Phase 2: Parsing data (performance)
Did you read the section on memory? The issue with records? Great. Now let’s turn the tables.
Document types "CSV", "Database", "Excel" and "Fixed-length"
Methods that save memory are not necessarily the fastest. By setting up your structure to create many individual records, you will avoid the critical 'out of memory' error. This is always the better solution if a profile has very large volumes of data to process (or if there is a possibility of this occurring) or if multiple memory-intensive profiles could run simultaneously.
But what if you want to read a few thousand datasets from the database, but you have more than enough memory available and you can also control when the profile runs so that it does not have to fight with other profiles for memory? Then speed is likely to be more important to you. In this case, we advise you to use the flattest structure possible. This is because every hierarchical level in the structure, every additional node, takes a little time. Not much, but with a lot of datasets, it starts to add up. In the ideal situation, you will have no nodes at all, just fields.

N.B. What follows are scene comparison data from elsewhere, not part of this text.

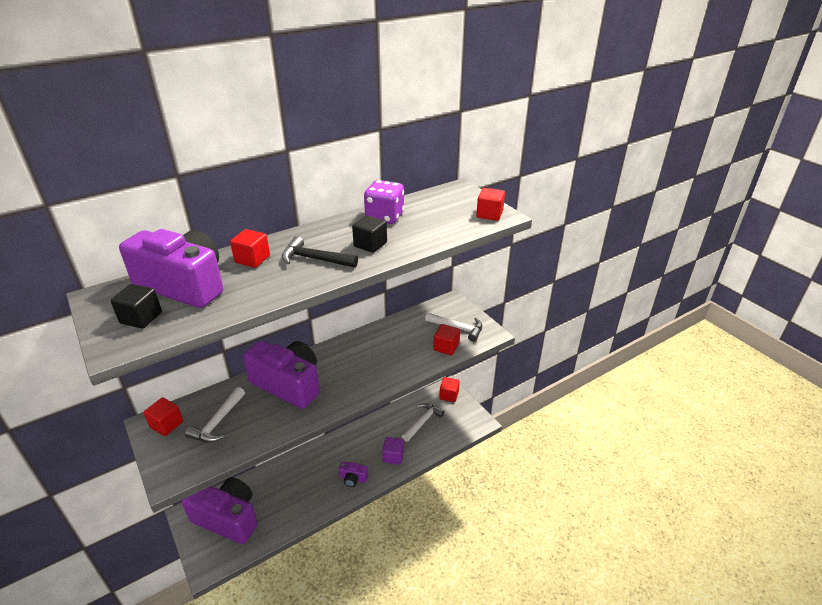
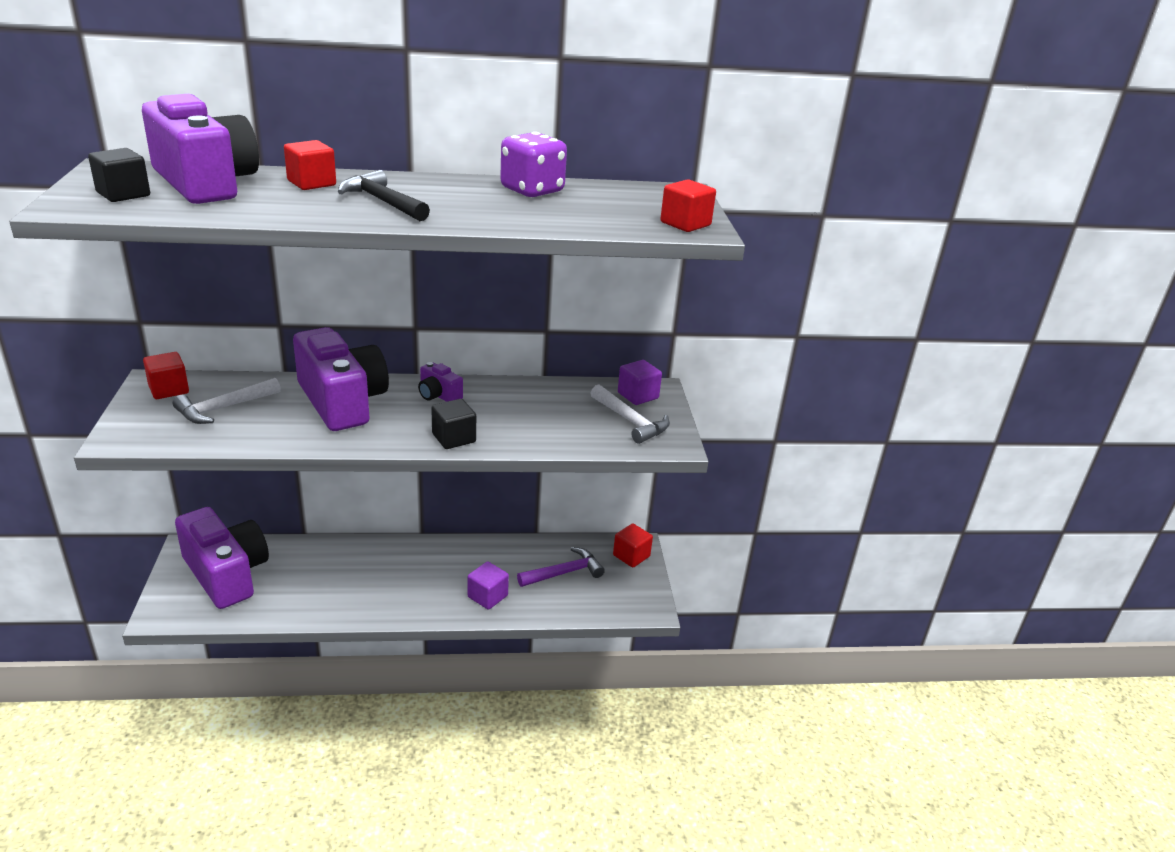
camera: 25 degrees right, 5 degrees down
purple camera [339,461,368,487] -> purple camera moved to [418,362,463,402]
black cube [352,215,387,253] -> black cube moved to [431,399,476,449]
white hammer [402,403,445,442] -> purple hammer [517,547,605,587]
red cube [433,324,460,356] -> none
none -> purple cube [618,360,662,405]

This is as fast as it gets. And by using a few more tricks during mapping, you can really turbocharge the process. More on this in the section on phase 3. But think about your memory! Before you risk exhausting it, it is better to sacrifice a little bit of performance.
Document type "XML"
Quite handily, the XML parser version V3 is not only more memory-friendly than version V2, it is also faster. So when you expect large volumes of data, simply use version V3 - and if worst comes to worst, version V4. This new XML parser was mentioned in the memory section, and it has a dedicated section as well.
Other formats
There is very little that can be tweaked here when it comes to parsing, but due to the comparably smaller volume of data (per job), this is not much of a problem. Deactivating unused nodes for the document types EDIFACT and X12 has already been mentioned in the memory chapter.